Irina, su gato, su esperanza y su valor se me cruzaron por la mente al escuchar la pena a prisión perpetua por delitos de lesa humanidad al aún hoy sacerdote. Que la Justicia fuera la que confirme que él se ha ganado cada uno de los minutos que deberá permanecer en prisión, me produjo conmoción y tremendos suspiros de alivio. También lloré, para qué negarlo. Me admiré con la rapidez de resolución de la querella ante el casi insulto que significó cuestionar la desaparición (durante los alegatos) de María del Carmen Morettini, me conmoví con la presencia en el recinto de víctimas, abogados y militantes que hace años orientan cada uno de sus pasos hacia la Justicia.

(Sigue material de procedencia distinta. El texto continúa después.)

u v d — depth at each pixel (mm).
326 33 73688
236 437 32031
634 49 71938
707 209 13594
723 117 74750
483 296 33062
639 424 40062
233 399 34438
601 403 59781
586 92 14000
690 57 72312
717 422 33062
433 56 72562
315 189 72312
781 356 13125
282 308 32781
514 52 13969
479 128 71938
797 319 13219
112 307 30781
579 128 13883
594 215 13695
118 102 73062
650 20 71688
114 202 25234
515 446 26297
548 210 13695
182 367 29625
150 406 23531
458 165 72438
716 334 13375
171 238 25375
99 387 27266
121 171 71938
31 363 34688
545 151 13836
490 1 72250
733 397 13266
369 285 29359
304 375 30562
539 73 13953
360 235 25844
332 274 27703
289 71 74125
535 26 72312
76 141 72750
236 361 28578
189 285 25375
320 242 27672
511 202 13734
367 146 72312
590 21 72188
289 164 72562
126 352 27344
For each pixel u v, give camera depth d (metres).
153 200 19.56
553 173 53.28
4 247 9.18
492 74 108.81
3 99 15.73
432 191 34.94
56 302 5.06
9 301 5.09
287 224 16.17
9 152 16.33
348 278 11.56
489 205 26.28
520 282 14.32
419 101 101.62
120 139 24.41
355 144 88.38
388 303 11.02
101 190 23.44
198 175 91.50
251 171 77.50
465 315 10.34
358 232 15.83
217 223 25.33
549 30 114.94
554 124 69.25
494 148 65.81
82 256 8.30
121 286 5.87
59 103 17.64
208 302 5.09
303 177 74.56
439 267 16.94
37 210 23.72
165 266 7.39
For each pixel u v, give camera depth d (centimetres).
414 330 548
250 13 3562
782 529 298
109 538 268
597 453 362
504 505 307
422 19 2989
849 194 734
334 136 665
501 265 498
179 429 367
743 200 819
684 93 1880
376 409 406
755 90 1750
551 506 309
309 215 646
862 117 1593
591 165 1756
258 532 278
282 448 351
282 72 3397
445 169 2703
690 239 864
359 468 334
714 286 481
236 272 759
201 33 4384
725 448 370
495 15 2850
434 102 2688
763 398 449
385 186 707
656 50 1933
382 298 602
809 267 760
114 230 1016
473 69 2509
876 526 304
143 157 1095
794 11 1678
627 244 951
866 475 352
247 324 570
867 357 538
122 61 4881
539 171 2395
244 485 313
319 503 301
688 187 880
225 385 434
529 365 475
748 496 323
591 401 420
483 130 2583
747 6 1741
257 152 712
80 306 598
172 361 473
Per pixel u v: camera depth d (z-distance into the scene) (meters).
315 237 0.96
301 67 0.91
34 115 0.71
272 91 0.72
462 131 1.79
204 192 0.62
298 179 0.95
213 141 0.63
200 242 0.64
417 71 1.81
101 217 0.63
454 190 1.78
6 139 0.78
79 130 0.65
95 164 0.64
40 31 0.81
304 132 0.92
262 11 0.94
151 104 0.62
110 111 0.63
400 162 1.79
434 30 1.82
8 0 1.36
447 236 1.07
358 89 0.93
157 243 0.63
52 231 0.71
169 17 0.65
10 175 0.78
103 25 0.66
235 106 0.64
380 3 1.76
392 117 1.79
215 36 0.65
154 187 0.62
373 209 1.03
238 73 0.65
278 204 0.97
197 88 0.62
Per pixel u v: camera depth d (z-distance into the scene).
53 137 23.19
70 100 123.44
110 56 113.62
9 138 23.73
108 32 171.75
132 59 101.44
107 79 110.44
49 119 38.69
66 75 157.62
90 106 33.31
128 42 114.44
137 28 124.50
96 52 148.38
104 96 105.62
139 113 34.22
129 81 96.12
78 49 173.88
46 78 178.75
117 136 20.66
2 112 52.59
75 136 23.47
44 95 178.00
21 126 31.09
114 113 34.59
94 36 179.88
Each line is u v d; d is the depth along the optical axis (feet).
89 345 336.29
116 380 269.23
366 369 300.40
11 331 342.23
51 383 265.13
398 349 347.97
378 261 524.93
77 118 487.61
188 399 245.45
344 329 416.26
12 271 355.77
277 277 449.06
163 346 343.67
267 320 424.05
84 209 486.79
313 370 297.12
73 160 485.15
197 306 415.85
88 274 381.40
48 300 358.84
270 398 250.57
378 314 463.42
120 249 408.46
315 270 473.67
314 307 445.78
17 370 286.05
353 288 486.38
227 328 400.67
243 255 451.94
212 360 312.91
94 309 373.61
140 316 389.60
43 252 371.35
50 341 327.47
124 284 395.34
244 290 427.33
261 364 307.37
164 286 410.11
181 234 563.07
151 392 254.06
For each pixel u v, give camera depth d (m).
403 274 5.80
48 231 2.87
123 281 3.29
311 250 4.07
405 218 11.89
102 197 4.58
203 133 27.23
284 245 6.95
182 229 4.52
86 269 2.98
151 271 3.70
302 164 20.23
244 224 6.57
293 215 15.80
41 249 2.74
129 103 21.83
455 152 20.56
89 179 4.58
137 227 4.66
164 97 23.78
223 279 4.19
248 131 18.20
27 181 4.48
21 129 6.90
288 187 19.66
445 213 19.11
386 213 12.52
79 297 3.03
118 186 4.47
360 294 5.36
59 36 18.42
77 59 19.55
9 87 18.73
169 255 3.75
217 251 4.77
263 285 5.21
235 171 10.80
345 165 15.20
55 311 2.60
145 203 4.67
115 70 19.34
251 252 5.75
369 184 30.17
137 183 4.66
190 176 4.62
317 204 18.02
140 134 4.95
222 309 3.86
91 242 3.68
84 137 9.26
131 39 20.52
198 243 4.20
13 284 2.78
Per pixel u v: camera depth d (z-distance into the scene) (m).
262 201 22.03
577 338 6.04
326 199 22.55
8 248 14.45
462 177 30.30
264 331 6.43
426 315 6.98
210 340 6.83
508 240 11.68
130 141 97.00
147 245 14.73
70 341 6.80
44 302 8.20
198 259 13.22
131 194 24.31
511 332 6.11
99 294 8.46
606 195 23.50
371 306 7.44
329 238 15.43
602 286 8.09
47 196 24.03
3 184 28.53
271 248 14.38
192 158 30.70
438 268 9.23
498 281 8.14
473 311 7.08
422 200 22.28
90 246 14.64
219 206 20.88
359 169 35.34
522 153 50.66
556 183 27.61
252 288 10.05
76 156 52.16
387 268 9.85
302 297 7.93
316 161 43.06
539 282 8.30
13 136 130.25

“El tiempo no cura nada, el tiempo no es un doctor”, escribió el Héroe del Silencio, Enrique Bunbury. “El tiempo sólo te sana lo que no importa ya.” ¿Cómo no va a importarnos, por el resto de nuestras vidas, lo que les han hecho a nuestros seres queridos? ¿Cómo pretenden algunos pedir que olvidemos, que nos consideremos sólo víctimas inocentes de un genocidio? No alcanza. No pueden pedirnos que seamos otros porque es por haber sido los mismos que hemos sufrido y que llevamos adelante nuestras vidas (con su historia incluida) que se ha llegado a este fallo histórico.
Cuando publiqué sobre el caso Von Wernich, aquí mismo, alguien que había vivido en Bragado me envió un mail. Me contó que cuando un familiar murió en sus propios brazos –en el Bragado de la época en que el cura represor estaba a cargo de la iglesia–, ni él, ni sus primos, tíos, padres, ni amigos aceptaron ir a la ceremonia religiosa porque se celebraba en “la iglesia de Von Wernich”. La imagen de esos deudos dando vueltas por la plaza de Bragado, que está enfrente de la iglesia, también vino a mi mente al escuchar la sentencia. Y, cual dibujo de Irina, vinieron también a mí todos mis contactos; amigos personales, pero también muchos virtuales de distintas partes del mundo, que se tomaron un momento para, a través de sus minipost, hablar del tema, condenar el horror, recomendar notas y acompañar mi sucesión de emociones.